__EXTRACTED INFORMATION__.
■ ■ ■ ■

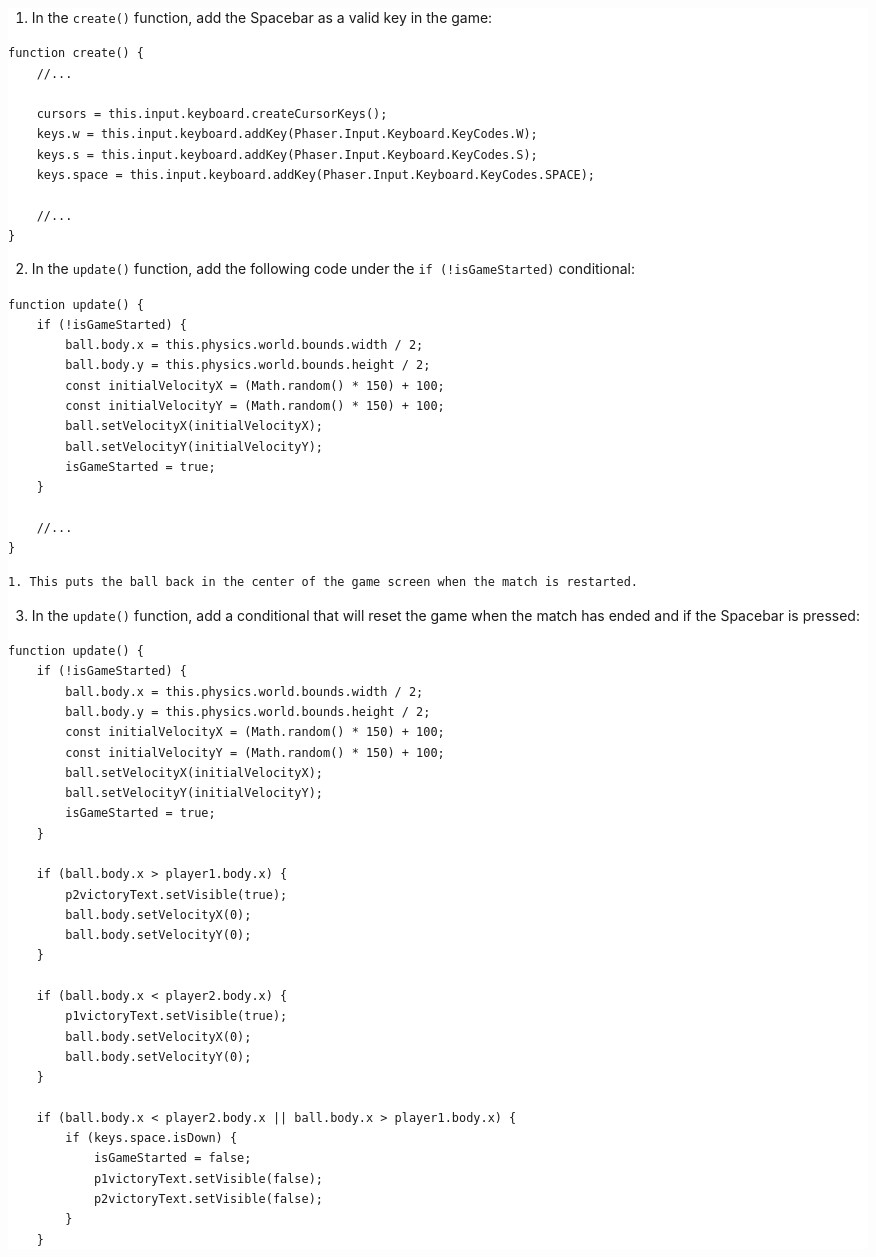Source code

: 1. In the `create()` function, add the Spacebar as a valid key in the game:
```JS title="game.js" linenums="1" hl_lines="7"
function create() {
    //...

    cursors = this.input.keyboard.createCursorKeys();
    keys.w = this.input.keyboard.addKey(Phaser.Input.Keyboard.KeyCodes.W);
    keys.s = this.input.keyboard.addKey(Phaser.Input.Keyboard.KeyCodes.S);
    keys.space = this.input.keyboard.addKey(Phaser.Input.Keyboard.KeyCodes.SPACE);
    
    //...
}
```
2. In the `update()` function, add the following code under the `if (!isGameStarted)` conditional:
```JS title="game.js" linenums="1" hl_lines="3-4"
function update() {
    if (!isGameStarted) {
        ball.body.x = this.physics.world.bounds.width / 2;
        ball.body.y = this.physics.world.bounds.height / 2;
        const initialVelocityX = (Math.random() * 150) + 100;
        const initialVelocityY = (Math.random() * 150) + 100;
        ball.setVelocityX(initialVelocityX);
        ball.setVelocityY(initialVelocityY);
        isGameStarted = true;
    }
    
    //...
}
```

    1. This puts the ball back in the center of the game screen when the match is restarted.
    
3. In the `update()` function, add a conditional that will reset the game when the match has ended and if the Spacebar is pressed:
```JS title="game.js" linenums="1" hl_lines="24-30"
function update() {
    if (!isGameStarted) {
        ball.body.x = this.physics.world.bounds.width / 2;
        ball.body.y = this.physics.world.bounds.height / 2;
        const initialVelocityX = (Math.random() * 150) + 100;
        const initialVelocityY = (Math.random() * 150) + 100;
        ball.setVelocityX(initialVelocityX);
        ball.setVelocityY(initialVelocityY);
        isGameStarted = true;
    }
    
    if (ball.body.x > player1.body.x) {
        p2victoryText.setVisible(true);
        ball.body.setVelocityX(0);
        ball.body.setVelocityY(0);
    }
    
    if (ball.body.x < player2.body.x) {
        p1victoryText.setVisible(true);
        ball.body.setVelocityX(0);
        ball.body.setVelocityY(0);
    }

    if (ball.body.x < player2.body.x || ball.body.x > player1.body.x) {
        if (keys.space.isDown) {
            isGameStarted = false;
            p1victoryText.setVisible(false);
            p2victoryText.setVisible(false);
        }
    }
```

■ ■ ■ ■

__WHAT IS REQUIRED__. The answer must consist of each line in the entries above that includes "keyboard".

__EXERCISE SOLUTION__.
    cursors = this.input.keyboard.createCursorKeys();
    keys.w = this.input.keyboard.addKey(Phaser.Input.Keyboard.KeyCodes.W);
    keys.s = this.input.keyboard.addKey(Phaser.Input.Keyboard.KeyCodes.S);
    keys.space = this.input.keyboard.addKey(Phaser.Input.Keyboard.KeyCodes.SPACE);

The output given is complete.